## PASSAGE TO READ
****************
Channels: An Overview¶
In Asterisk, a channel is a patch of communication between some endpoint and Asterisk itself. The path of communication encompasses all information passed to and from the endpoint. That includes both the signalling (such as "change the state of the device to ringing" or "hangup this call") as well as media (the actual audio or video being sent/received to/from the endpoint).
When a channel is created in Asterisk to represent this path of communication, Asterisk assigns it both a UniqueID - which acts as a handle to the channel for its entire lifetime - as well as a unique Name. The UniqueID can be any globally unique identifier provided by the ARI client. If the ARI client does not provide a UniqueID to the channel, then Asterisk will assign one to the channel itself. By default, it uses an epoch timestamp with a monotonically increasing integer, optionally along with the Asterisk system name.
Channels to Endpoints¶
The channel name consists of two parts: the type of channel being created, along with a descriptive identifier determined by the channel type. What channel types are available depends on how the Asterisk system is configured; for the purposes of most examples, we will use "PJSIP" channels to communicate with SIP devices.
In the above diagram, Alice's SIP device has called into Asterisk, and Asterisk has assigned the resulting channel a UniqueID of Asterisk01-123456789.1, while the PJSIP channel driver has assigned a name of PJSIP/Alice-00000001. In order to manipulate this channel, ARI operations would use the UniqueID Asterisk01-123456789.1 as the handle to the channel.
Internal Channels - Local Channels¶
While most channels are between some external endpoint and Asterisk, Asterisk can also create channels that are completely internal within itself. These channels - called Local channels - help to move media between various resources within Asterisk.
****************
## INFORMATION PROVIDED
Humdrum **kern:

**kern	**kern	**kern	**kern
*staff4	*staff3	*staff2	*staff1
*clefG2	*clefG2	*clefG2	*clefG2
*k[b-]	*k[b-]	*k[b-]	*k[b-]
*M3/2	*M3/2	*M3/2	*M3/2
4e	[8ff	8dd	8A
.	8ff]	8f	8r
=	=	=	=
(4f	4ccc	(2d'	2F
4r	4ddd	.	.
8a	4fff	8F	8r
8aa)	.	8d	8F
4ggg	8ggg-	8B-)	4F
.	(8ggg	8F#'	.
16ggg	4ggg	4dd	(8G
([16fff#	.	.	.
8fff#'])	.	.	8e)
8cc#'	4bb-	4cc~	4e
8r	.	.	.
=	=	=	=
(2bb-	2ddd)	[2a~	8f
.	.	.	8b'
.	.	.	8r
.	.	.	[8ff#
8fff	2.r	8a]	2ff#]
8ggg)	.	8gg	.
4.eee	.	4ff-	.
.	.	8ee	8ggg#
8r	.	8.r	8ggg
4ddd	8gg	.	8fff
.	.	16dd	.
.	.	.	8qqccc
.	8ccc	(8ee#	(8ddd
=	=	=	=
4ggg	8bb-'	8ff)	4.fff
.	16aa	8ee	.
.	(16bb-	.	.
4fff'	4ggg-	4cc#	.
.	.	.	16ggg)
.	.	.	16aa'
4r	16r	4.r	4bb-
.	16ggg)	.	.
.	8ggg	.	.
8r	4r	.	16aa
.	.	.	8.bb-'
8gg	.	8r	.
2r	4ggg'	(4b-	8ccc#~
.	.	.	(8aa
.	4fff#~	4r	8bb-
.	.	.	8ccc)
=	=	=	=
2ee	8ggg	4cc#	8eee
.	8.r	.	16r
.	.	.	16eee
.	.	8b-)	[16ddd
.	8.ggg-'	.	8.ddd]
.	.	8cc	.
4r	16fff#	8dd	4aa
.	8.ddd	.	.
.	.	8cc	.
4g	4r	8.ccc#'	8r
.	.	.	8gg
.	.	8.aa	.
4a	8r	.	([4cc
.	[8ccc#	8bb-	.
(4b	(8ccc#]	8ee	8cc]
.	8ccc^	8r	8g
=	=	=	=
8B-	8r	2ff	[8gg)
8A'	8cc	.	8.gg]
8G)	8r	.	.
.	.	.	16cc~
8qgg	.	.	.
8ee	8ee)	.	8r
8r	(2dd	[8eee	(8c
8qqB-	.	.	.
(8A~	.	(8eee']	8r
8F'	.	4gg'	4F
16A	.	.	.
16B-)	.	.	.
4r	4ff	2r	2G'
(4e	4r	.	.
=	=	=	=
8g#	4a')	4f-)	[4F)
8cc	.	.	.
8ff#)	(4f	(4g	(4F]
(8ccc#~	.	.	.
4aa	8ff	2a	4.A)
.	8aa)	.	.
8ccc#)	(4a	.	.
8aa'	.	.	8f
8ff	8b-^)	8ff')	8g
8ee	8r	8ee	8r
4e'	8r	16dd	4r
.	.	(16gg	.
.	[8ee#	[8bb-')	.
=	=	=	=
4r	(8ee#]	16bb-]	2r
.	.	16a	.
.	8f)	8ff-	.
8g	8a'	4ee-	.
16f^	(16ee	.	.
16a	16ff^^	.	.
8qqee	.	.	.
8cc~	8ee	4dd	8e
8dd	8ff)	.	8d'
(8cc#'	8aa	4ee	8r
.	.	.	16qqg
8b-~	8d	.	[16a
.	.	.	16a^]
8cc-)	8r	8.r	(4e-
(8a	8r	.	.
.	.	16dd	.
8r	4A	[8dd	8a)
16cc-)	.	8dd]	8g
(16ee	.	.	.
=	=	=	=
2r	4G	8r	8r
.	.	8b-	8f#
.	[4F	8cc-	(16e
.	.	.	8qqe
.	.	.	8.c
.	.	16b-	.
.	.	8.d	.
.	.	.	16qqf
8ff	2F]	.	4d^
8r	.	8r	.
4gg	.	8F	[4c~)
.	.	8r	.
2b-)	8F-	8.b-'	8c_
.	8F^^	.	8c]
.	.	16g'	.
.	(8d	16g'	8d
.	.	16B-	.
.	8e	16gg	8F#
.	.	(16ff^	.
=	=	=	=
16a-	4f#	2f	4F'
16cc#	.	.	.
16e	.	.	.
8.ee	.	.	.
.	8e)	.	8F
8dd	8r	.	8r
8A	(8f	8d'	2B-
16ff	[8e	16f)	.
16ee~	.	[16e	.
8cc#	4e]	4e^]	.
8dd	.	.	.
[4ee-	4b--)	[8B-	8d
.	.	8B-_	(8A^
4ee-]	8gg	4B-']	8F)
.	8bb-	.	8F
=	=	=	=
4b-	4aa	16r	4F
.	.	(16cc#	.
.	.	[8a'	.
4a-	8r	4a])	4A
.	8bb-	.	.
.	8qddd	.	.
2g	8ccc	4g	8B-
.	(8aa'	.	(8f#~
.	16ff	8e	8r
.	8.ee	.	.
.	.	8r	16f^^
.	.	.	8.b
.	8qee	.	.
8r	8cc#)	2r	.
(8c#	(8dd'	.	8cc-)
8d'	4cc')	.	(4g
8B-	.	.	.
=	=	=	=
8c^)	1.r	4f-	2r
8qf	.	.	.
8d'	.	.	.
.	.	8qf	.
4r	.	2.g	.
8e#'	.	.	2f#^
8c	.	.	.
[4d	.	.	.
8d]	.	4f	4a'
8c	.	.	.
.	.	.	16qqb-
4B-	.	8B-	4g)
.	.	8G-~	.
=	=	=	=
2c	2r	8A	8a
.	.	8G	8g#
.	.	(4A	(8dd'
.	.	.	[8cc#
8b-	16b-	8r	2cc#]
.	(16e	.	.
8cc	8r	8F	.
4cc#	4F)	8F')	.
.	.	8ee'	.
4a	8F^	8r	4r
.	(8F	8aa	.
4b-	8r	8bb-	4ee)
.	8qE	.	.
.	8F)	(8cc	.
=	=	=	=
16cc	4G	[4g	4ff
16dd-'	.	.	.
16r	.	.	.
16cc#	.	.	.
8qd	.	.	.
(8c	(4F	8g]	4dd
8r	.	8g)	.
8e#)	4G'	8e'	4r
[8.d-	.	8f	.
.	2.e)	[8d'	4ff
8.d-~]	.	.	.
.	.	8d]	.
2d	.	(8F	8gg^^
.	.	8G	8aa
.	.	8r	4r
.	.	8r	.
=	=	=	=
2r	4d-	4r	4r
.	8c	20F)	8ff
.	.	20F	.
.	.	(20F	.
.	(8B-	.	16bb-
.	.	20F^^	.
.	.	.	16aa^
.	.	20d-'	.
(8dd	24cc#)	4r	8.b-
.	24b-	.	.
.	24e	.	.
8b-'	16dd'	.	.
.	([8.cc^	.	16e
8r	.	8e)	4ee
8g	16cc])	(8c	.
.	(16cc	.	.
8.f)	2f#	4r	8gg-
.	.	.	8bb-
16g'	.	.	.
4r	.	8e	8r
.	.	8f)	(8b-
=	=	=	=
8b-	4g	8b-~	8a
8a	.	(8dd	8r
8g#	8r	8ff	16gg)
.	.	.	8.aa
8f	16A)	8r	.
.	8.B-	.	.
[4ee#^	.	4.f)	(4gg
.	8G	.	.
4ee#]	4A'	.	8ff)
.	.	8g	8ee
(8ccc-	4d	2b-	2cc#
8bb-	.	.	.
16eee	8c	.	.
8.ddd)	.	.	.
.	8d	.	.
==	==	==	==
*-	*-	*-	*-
****************
## PARTS OF THE EXERCISE
**a.** In the Asterisk channels overview, what name did the PJSIP channel driver give the channel created when Alice's SIP device called into Asterisk?
**b.** Continue the Asterisk channels overview from the point where it stops.

## WRITTEN ANSWERS
**a.** PJSIP/Alice-00000001

**b.**
Local channel are special in that Local channels always come in pairs of channels. Creating a single Local "channel" will always result in two channels being created in Asterisk. Sitting between the Local channel pairs is a special virtual endpoint that forwards media back and forth between the two Local channel pairs. One end of each Local channel is permanently tied to this virtual endpoint and cannot be moved about - however, the other end of each Local channel can be manipulated in any fashion. All media that enters into one of the Local channel halves is passed out through the other Local channel half, and vice versa.
In the above diagram, ARI has created a Local channel, Local/myapp@default
. As a result, Asterisk has created a pair of Local channels with the UniqueIDs of Asterisk01-123456790.1 and Asterisk01-123456790.2. The names of the Local channel halves are Local/myapp@default-00000000;1 and Local/myapp@default-00000000;2 - where the ;1 and ;2 denote the two halves of the Local channel.
Channels in a Stasis Application¶
When a channel is created in Asterisk, it begins to execute dialplan. All channels enter into the dialplan at some location defined by a context/extension/priority tuple. Each tuple location in the dialplan defines some Asterisk application that the channel should go execute. When the application completes, the priority in the tuple is increased by one, and the next location in the dialplan is executed. This continues until the dialplan runs out of things to execute, the dialplan application tells the channel to hangup, or until the device itself hangs up.
Channels are handed over to ARI through the Stasis dialplan application. This special application takes control of the channel from the dialplan, and indicates to an ARI client with a connected websocket that a channel is now ready to be controlled. When this occurs, a StasisStart event is emitted; when the channel leaves the Stasis dialplan application - either because it was told to leave or because the device hung up - a StasisEnd event is emitted. When the StasisEnd event is emitted, ARI no longer controls the channel and the channel is handed back over to the dialplan.
Resources in Asterisk do not, by default, send events about themselves to a connected ARI application. In order to get events about resources, one of three things must occur:
- The resource must be a channel that entered into a Stasis dialplan application. A subscription is implicitly created in this case. The subscription is implicitly destroyed when the channel leaves the Stasis dialplan application.
- While a channel is in a Stasis dialplan application, the channel may interact with other resources - such as a bridge. While channels interact with the resource, a subscription is made to that resource. When no more channels in a Stasis dialplan application are interacting with the resource, the implicit subscription is destroyed.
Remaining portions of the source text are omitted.